• [What is needed]: Word for word, the data below must be repeated in full; no picture is to be included.

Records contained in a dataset

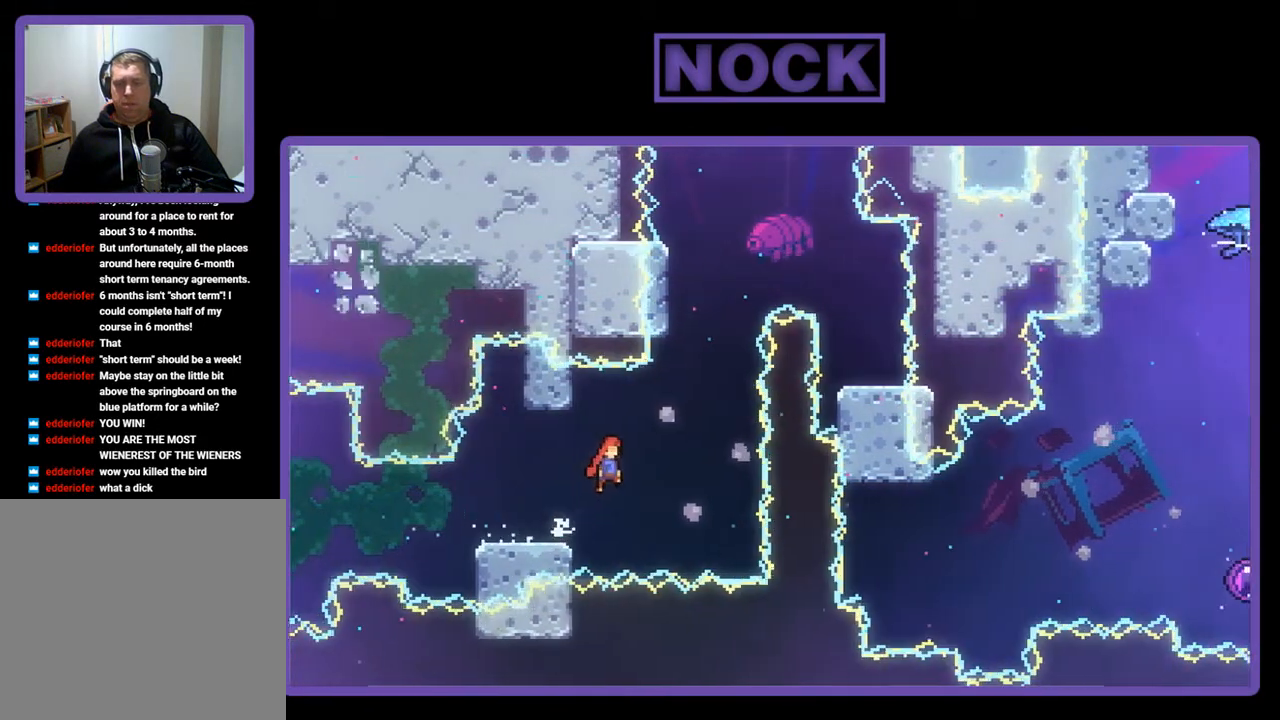
{"buttons": ["CROSS", "R2", "DPAD_UP"], "left_stick": "center", "events": [[167, "CROSS", "up"], [167, "DPAD_RIGHT", "up"], [167, "DPAD_UP", "down"], [233, "CIRCLE", "down"], [367, "CIRCLE", "up"], [433, "CROSS", "down"]]}
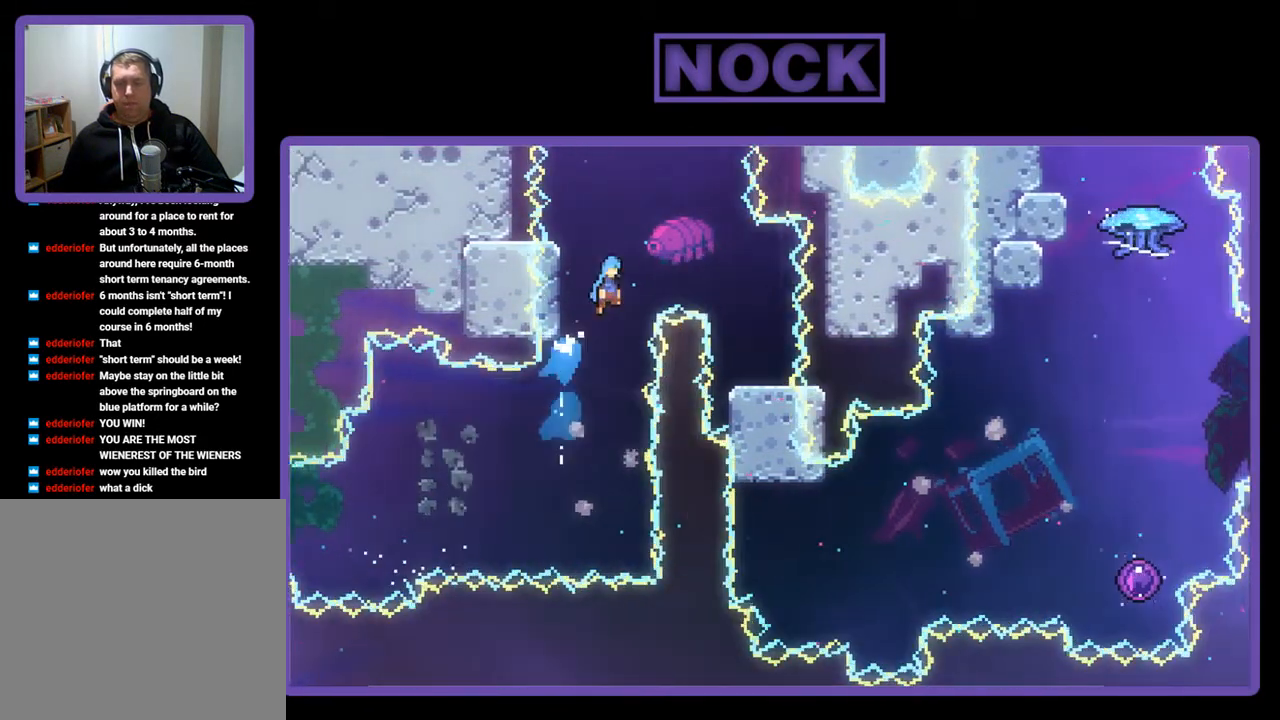
{"buttons": ["R2"], "left_stick": "center", "events": [[33, "DPAD_RIGHT", "down"], [133, "DPAD_UP", "up"], [233, "CROSS", "up"], [300, "DPAD_RIGHT", "up"]]}
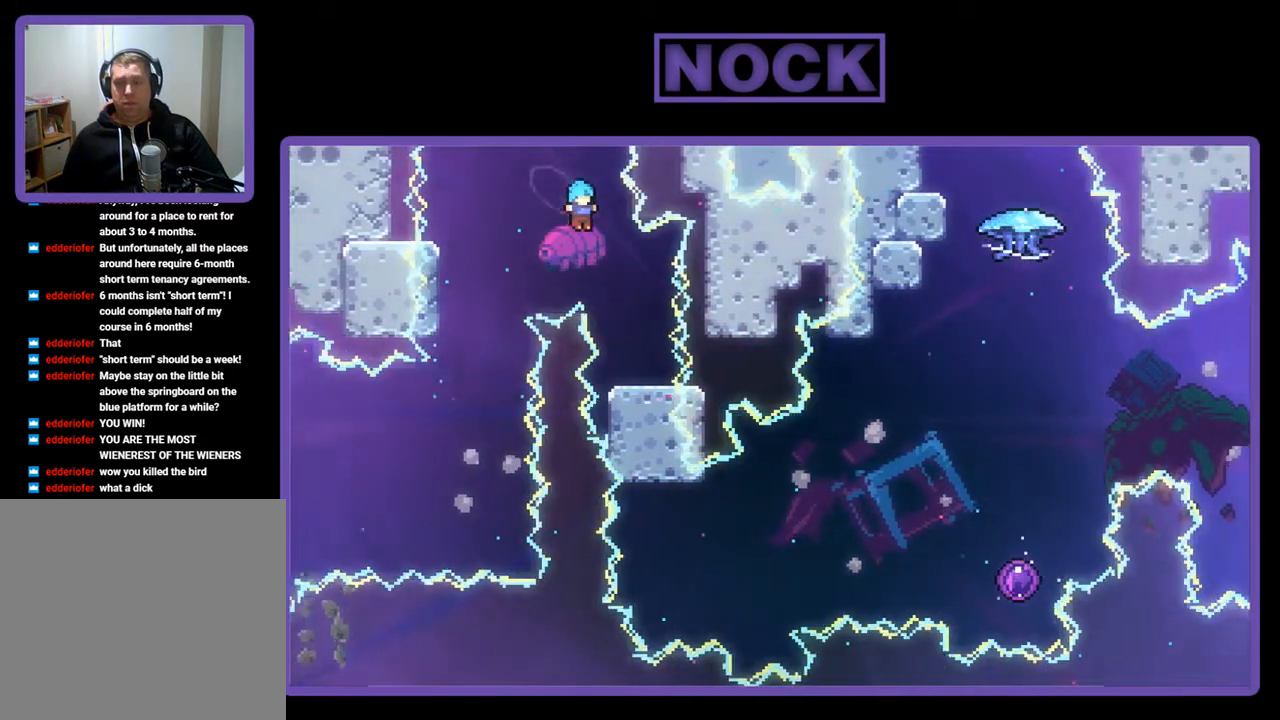
{"buttons": ["R2"], "left_stick": "center", "events": [[100, "DPAD_RIGHT", "down"], [367, "DPAD_RIGHT", "up"]]}
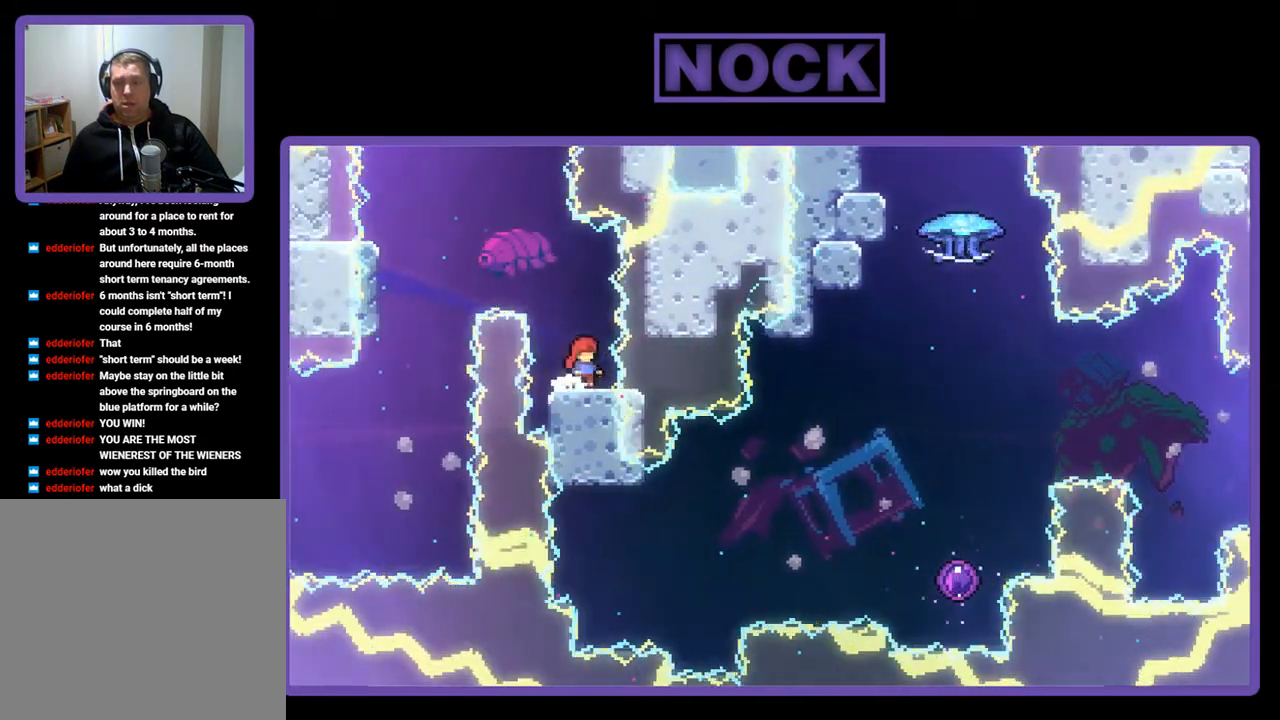
{"buttons": ["R2"], "left_stick": "center", "events": []}
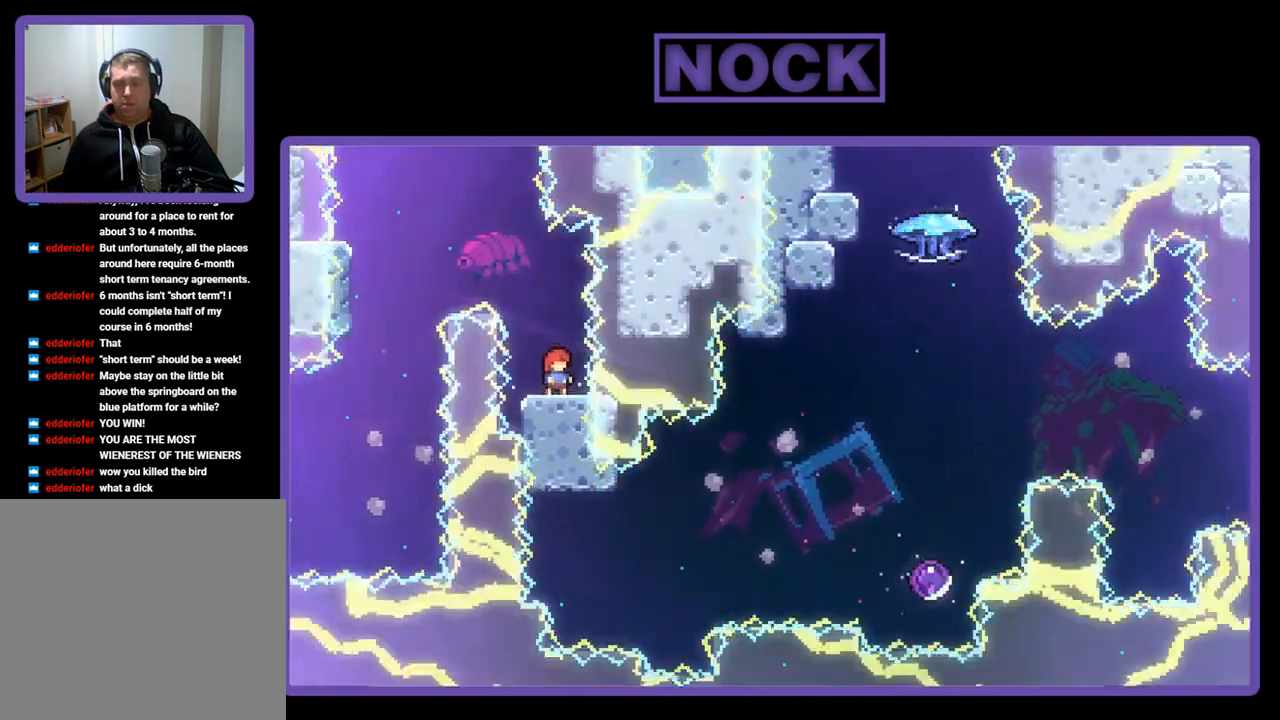
{"buttons": ["R2", "DPAD_RIGHT"], "left_stick": "center", "events": [[233, "DPAD_RIGHT", "down"]]}
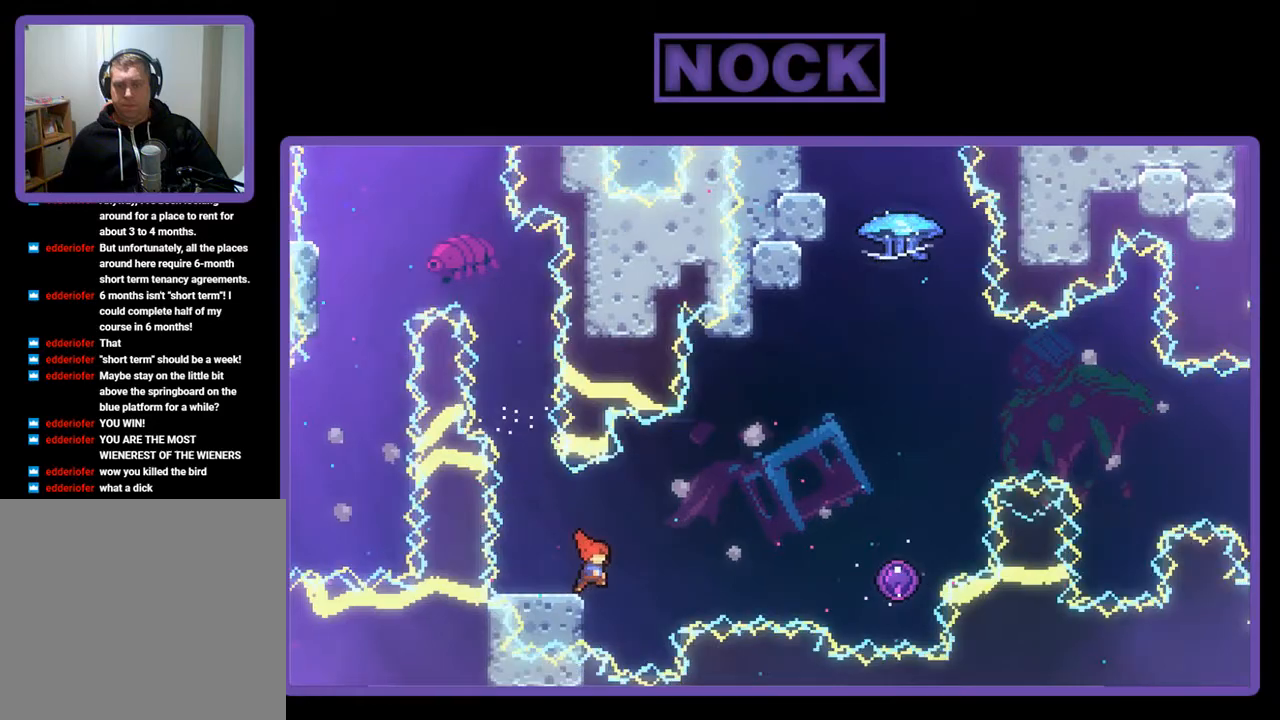
{"buttons": ["R2", "DPAD_UP", "DPAD_RIGHT"], "left_stick": "center", "events": [[33, "CROSS", "down"], [33, "DPAD_UP", "down"], [333, "CROSS", "up"]]}
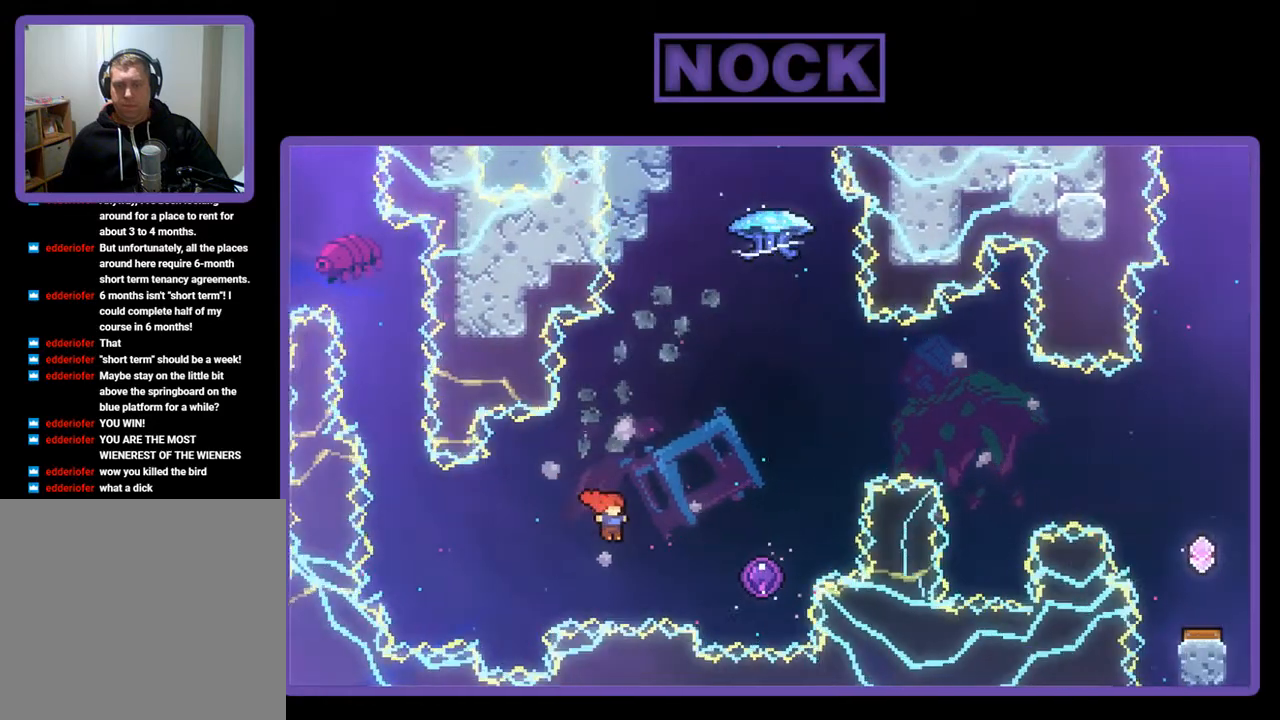
{"buttons": ["R2"], "left_stick": "center", "events": [[33, "CIRCLE", "down"], [300, "CIRCLE", "up"], [333, "DPAD_RIGHT", "up"], [367, "DPAD_UP", "up"]]}
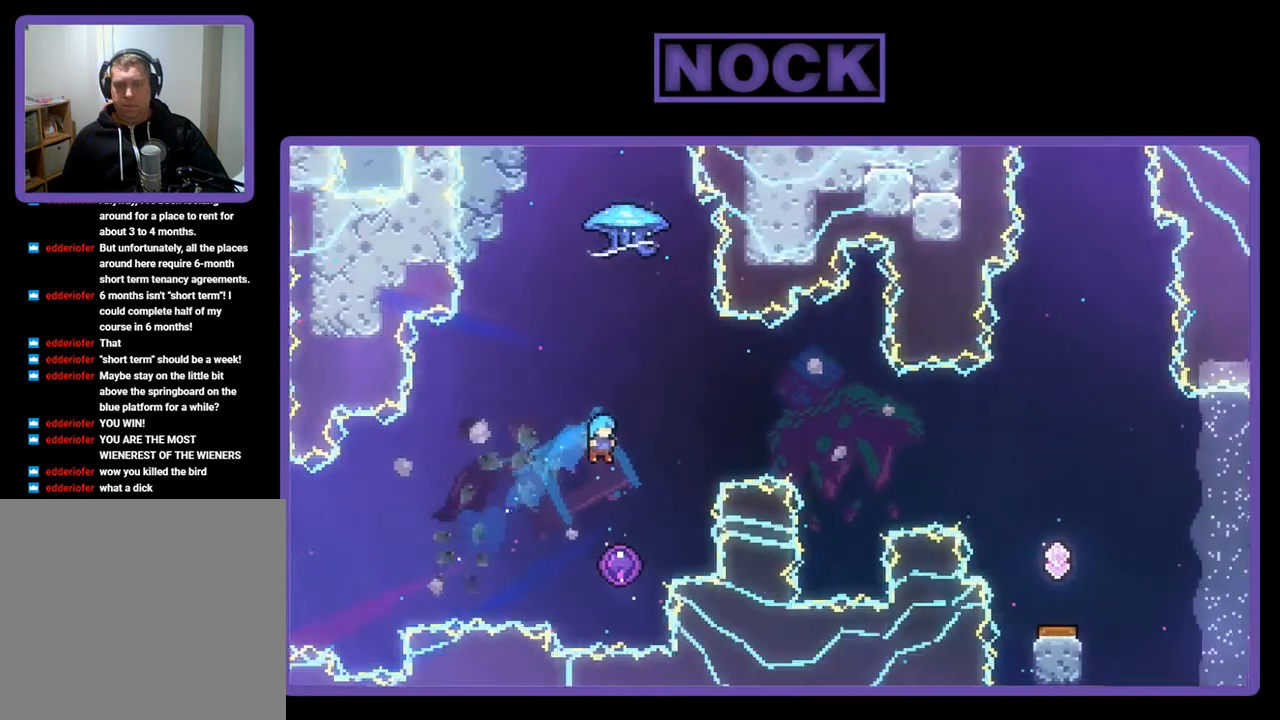
{"buttons": ["R2", "DPAD_UP"], "left_stick": "center", "events": [[167, "DPAD_RIGHT", "down"], [333, "DPAD_RIGHT", "up"], [400, "DPAD_UP", "down"]]}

• [Your solution]:
{"buttons": ["CROSS", "R2", "DPAD_UP"], "left_stick": "center", "events": [[167, "CROSS", "up"], [167, "DPAD_RIGHT", "up"], [167, "DPAD_UP", "down"], [233, "CIRCLE", "down"], [367, "CIRCLE", "up"], [433, "CROSS", "down"]]}
{"buttons": ["R2"], "left_stick": "center", "events": [[33, "DPAD_RIGHT", "down"], [133, "DPAD_UP", "up"], [233, "CROSS", "up"], [300, "DPAD_RIGHT", "up"]]}
{"buttons": ["R2"], "left_stick": "center", "events": [[100, "DPAD_RIGHT", "down"], [367, "DPAD_RIGHT", "up"]]}
{"buttons": ["R2"], "left_stick": "center", "events": []}
{"buttons": ["R2", "DPAD_RIGHT"], "left_stick": "center", "events": [[233, "DPAD_RIGHT", "down"]]}
{"buttons": ["R2", "DPAD_UP", "DPAD_RIGHT"], "left_stick": "center", "events": [[33, "CROSS", "down"], [33, "DPAD_UP", "down"], [333, "CROSS", "up"]]}
{"buttons": ["R2"], "left_stick": "center", "events": [[33, "CIRCLE", "down"], [300, "CIRCLE", "up"], [333, "DPAD_RIGHT", "up"], [367, "DPAD_UP", "up"]]}
{"buttons": ["R2", "DPAD_UP"], "left_stick": "center", "events": [[167, "DPAD_RIGHT", "down"], [333, "DPAD_RIGHT", "up"], [400, "DPAD_UP", "down"]]}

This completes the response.